Visit the 17th Annual AWA Member Show & Juried Competition Exhibit

There’s still time! The AWA 2014 Show will run through September 15th at the Addison Art Gallery in Orleans, MA. A closing reception will be held on September 13, 2014 from 5-7.

The talented women of American Women Artists continue to exhibit their work at the Addison Art Gallery of Orleans, MA through September 15. The gallery will host a closing reception for the AWA Member Show & Juried Competition on Saturday, September 13 from 5-7pm.

  

“…if we follow the trajectory of American art from the past and extend it to the works of art featured in this show at the Addison Art Gallery, we can appreciate more fully how they, like all great works of art, transcend both time and space.”  – Erin Coe

Erin Coe was the curator of the 2013/2014 exhibition Modern Nature: Georgia O’Keeffe and Lake George, organized by the Hyde Collection in association with the Georgia O’Keeffe Museum, an exhibition that achieved national acclaim as it travelled from the Hyde to the Georgia O’Keeffe Museum in Santa Fe, then made its final stop in San Francisco at the de Young Museum.

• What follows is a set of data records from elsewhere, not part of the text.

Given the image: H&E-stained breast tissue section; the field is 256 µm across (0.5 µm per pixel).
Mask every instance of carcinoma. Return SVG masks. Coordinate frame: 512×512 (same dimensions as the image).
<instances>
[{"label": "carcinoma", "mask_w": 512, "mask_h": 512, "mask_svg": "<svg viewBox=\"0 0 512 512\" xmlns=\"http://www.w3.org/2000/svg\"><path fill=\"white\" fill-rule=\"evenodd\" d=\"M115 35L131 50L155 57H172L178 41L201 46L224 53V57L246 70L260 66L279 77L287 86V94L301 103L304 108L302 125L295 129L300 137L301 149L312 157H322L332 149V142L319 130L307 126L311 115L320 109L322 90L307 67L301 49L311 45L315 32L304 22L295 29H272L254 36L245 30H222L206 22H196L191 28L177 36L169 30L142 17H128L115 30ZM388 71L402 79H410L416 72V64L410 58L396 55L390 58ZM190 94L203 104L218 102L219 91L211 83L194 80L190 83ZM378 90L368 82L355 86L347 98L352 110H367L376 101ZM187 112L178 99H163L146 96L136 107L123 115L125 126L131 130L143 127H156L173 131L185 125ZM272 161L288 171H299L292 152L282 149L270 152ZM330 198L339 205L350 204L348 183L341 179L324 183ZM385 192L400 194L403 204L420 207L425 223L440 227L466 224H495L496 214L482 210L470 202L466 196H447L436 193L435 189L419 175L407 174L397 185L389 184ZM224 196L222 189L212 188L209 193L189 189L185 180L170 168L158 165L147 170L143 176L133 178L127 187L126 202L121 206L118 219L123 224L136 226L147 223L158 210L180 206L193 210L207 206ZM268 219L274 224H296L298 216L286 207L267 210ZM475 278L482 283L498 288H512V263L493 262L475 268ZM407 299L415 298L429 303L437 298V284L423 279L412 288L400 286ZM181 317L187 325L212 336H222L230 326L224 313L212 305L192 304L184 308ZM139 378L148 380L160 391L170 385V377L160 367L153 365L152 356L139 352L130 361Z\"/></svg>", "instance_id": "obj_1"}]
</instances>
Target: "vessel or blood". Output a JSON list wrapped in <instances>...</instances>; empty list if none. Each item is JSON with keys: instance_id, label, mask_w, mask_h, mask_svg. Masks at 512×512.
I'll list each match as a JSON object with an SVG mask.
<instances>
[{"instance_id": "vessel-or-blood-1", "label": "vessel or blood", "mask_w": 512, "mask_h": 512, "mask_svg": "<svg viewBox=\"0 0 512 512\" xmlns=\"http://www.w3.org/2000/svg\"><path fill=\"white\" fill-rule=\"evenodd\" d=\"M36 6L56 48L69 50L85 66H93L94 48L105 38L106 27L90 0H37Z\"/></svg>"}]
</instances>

She is the co-author of the exhibition catalog, which was honored with an Award of Excellence by the Association of Art Museum Curators, and was rated as “one of the best book discoveries of 2013” by the Boston Globe. What follows are her remarks about the body of work currently on display at the Addison Art Gallery in Orleans, Massachusetts.

 

I was honored to be selected as the awards judge for the American Women Artists (AWA) Seventeenth Annual Members Show and National Juried Competition. I have been a juror of many shows and it is a daunting task. Serving as the awards judge for the exhibition of the AWA was especially challenging given the exceptional quality of the works on view, which represent a cross section of the most talented and skillful women artists working in the United States today.

 

AWA prescribed the criteria for evaluating the awards and it includes the following elements: composition, draftsmanship, mastery of medium, and quality of design. I’ve applied the same standards to jurying shows and all of the works featured in the galleries fulfilled and, in some cases, exceeded this criterion. Therefore, in determining the awards, I was looking for works of art that transcend these categories and engaged my eye, mind, and heart on a deeper level, whether the work evoked a mood, emotion, sentiment, or idea. Moreover, I wanted to bring a balanced perspective to my judgment by ensuring that my selection represented a variety of genres (landscape, still life, and portraiture/figurative) and medium (oil, watercolor, graphite, bronze, ceramic, stone, etc.).

 

Lastly, I also considered the artworks’ cultural surround. By this, I refer to the visual correspondences that placed the exhibited work in a dialogue with artists of the past. As an art historian specializing in nineteenth and early-twentieth century American art, I was immediately impressed, on entering the gallery, by the visual correspondences between the works on view and historical art. In particular, such artists as Frank W. Benson, William Merritt Chase, Susan Macdowell Eakins, Daniel Garber, Marion Kavanaugh Wachtel, Childe Hassam, Walter Launt Palmer, Jane Peterson, Severin Rosen, and Andrew Wyeth came to mind.

 

The three-dimensional works in the show evoke the streamlined aesthetic of Art Deco, or the curvilinear naturalism of Art Nouveau. While there are echoes of past art in these contemporary works, they speak to the present day and appeal to a captive audience for representational art. American art is grounded in realism. Indeed, the country’s first exceptional native-born painter was

John Singleton Copley who specialized in portraiture, and the tradition of realism has persisted in this country from the late eighteenth century to today. It is kept alive by each of you – the members of AWA. In conclusion, if we follow the trajectory of American art from the past and extend it to the works of art featured in this show at the Addison Art Gallery, we can appreciate more fully how they, like all great works of art, transcend both time and space.